Miller issued a joint statement Tuesday afternoon with board Vice Chair Sonya Williams saying they are “ready and willing” to meet as a board to “review the operations of the school system.”

Still, Miller continued to cite financial and legal concerns related to several board members, whom she did not name, as she released copies of contracts she appeared to take issue with.

“We strongly oppose using taxpayer dollars to provide lucrative no-bid contracts to their friends or taking up board-initiated items that are the subject of the ethics complaint at this time,” her statement with Williams said.

Miller’s allegations were firmly rejected in a 13-page letter dated Feb. 12 to the state superintendent from seven board members, who called Miller’s claims “baseless” with “blatant mischaracterizations” of board processes.

A group of parents and community leaders meanwhile gathered outside the offices of County Executive Angela Alsobrooks (D) Tuesday, urging that important issues be brought back to the table.
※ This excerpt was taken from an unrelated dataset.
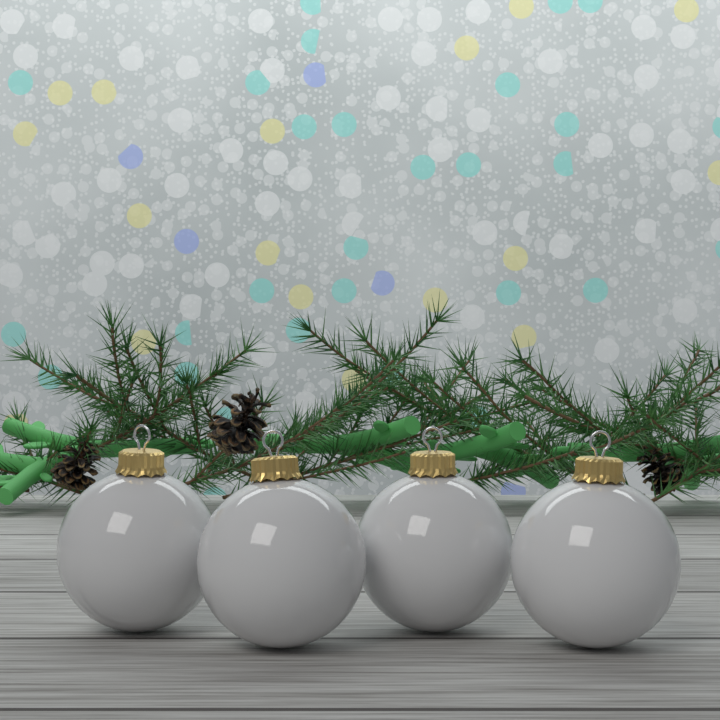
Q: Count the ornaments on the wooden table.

The next scheduled board meeting is next week.

“We’re glad they’re going to be moving ahead with meetings again but we want them to be accountable and make sure they are not weaponizing meetings or hijacking the agenda,” said Krystal Oriadha, co-founder of Prince George’s Change Makers, an advocacy group.

A spokeswoman for Alsobrooks did not respond to requests for comment. Alsobrooks chose Miller as chair and named board member Sonya Williams as vice chair.
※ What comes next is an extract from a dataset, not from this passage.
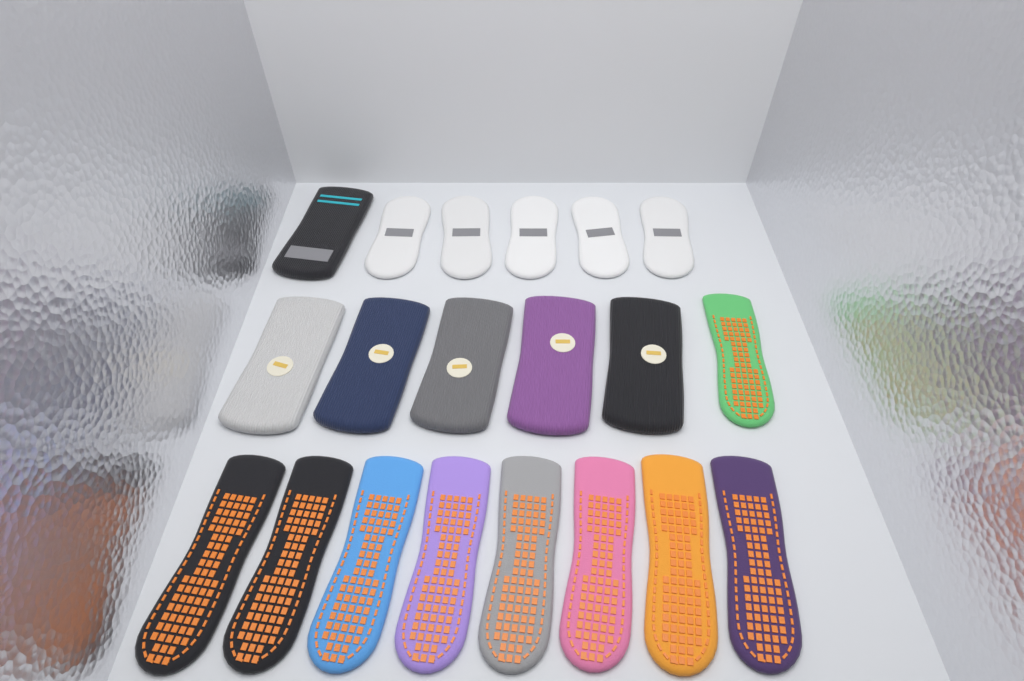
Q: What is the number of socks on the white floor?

Chairman of Prince George’s school board to step down

A state education spokeswoman confirmed Tuesday that Salmon had received the letters and documents from both sides in Prince George’s, which she said are under review.

The board members said Miller had unilaterally shut down the board, which was scheduled Feb. 11 to consider issues including learning hubs for struggling students, the science of reading instruction and issues related to harsh student discipline.

If Miller or others do not support proposals, “it is their full right to vote against them at our meetings, but to refuse to attend future meetings indefinitely in order to deny a quorum and thus prevent the Prince George’s County Board of Education from conducting business is a willful neglect of duty,” the seven members wrote.

They said if the shutdown remained in effect they would petition for the chair’s removal.

They contended that Miller also unilaterally decided to seek audits without board discussion or approval, publicly disclosed an anonymous, unvetted tip that was a confidential ethics issue and made misleading claims about a lobbying contract they supported.

Miller alleged in her letter that a reorganization of the board’s office — supported by majority members — could have the propensity to create chaos and dysfunction.

She alleged that some board members were not focused on oversight of how to reopen schools safely or how to deal with new financial challenges, but instead focus on activities that “spend more money and remove people from their jobs.”

Miller took issue with a contract for lobbying services and said the anonymous tip involved an allegation of a potential conflict of interest involving that contract. The issue was sent to a school board ethics panel, she said.

The seven members said Miller’s actions resulted in turmoil and revealed a basic lack of understanding of how a board works.

Board member David Murray, one of the seven who signed the letter, alleged Miller was operating outside board policies.

“Under what democracy do you get to cancel meetings because you really don’t like what you think the outcome might be?” he asked.

He said it fell on Alsobrooks to make sure her appointees uphold their duties to convene meetings and facilitate the board’s functioning.

Miller released a document saying the lobbying firm at issue was not in good standing with the state. Board members said that issue centered on a missing filing and was immediately corrected, and a receipt was provided to school system officials.

Two other contracts drew her attention, she said — one for oversight of the capital improvement program and another for consulting on board governance.

“Both contracts gave me grave concerns,” she said, questioning the contract terms, an unnamed board member’s involvement and a process that she said “seemed expedited and improper.”